С такою путаницей в голове он совершенно не был расположен к продолжению занятий. Но как обеспечить себе человеческое существование без наличия такой вещи, как – святое дело! – звание бакалавра? Превозмогая горе, вызванное новым расставанием, Лора записывает сына пансионером в руанский лицей, носящий имя Корнеля. Там он, по ее замыслу, должен будет закончить свой класс риторики. Она хотела видеть его не только крепким телом, но и образованным, не только соблазнительным, но и серьезным, и в той же степени привязанным к матери, как и стремящимся добиться своего царственного места в литературе. Если все задуманное удастся, он станет ей утешением в ее супружеских неудачах и послужит оправданием ее надменного отказа связать свою жизнь с каким-либо новым мужчиной.

Глава 3

Два наставника

Спасенный из удушающей атмосферы Ивето, Ги с облегчением наслаждался в руанском лицее духом толерантности и свободы. Отметки он получал хорошие. Педагоги не только не препятствовали его призванию, но, напротив, побуждали сочинять стихи. Одно из его стихотворений – «Бог-Создатель» – воспроизведено в Тетради почета:

Бог – это высшая святость в своем постоянстве,
Царь над царями, царящий в бескрайнем пространстве…
(Перевод Д. Маркиша.)

_ _ _

• [ЗАДАЧИ ДЛЯ РАБОТЫ]:
- A) В какой лицей, согласно отрывку, Лора записывает сына пансионером?
- B) Какими, согласно отрывку, Лора хотела видеть сына? Перечислите все названные качества.

• [ДАННЫЕ НИЖЕ]:

_ _ _

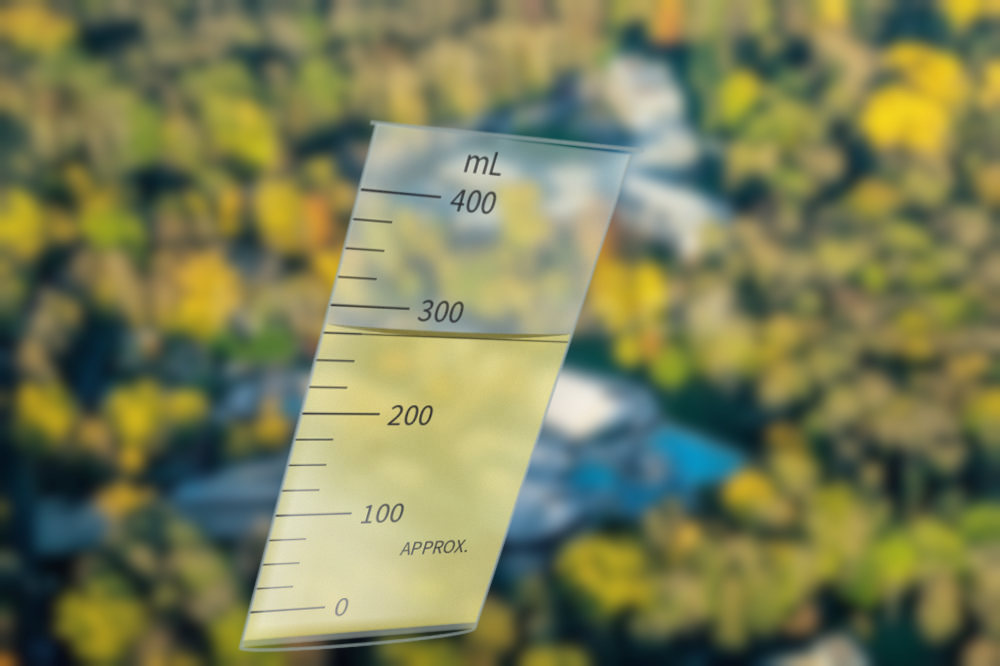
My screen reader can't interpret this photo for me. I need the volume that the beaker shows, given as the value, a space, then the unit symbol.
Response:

_ _ _

• [ОТВЕТЫ ПО ЗАДАЧАМ]:
- A) В руанский лицей, носящий имя Корнеля.

- B)
- крепким телом
- образованным
- соблазнительным
- серьезным
- привязанным к матери
- стремящимся добиться своего царственного места в литературе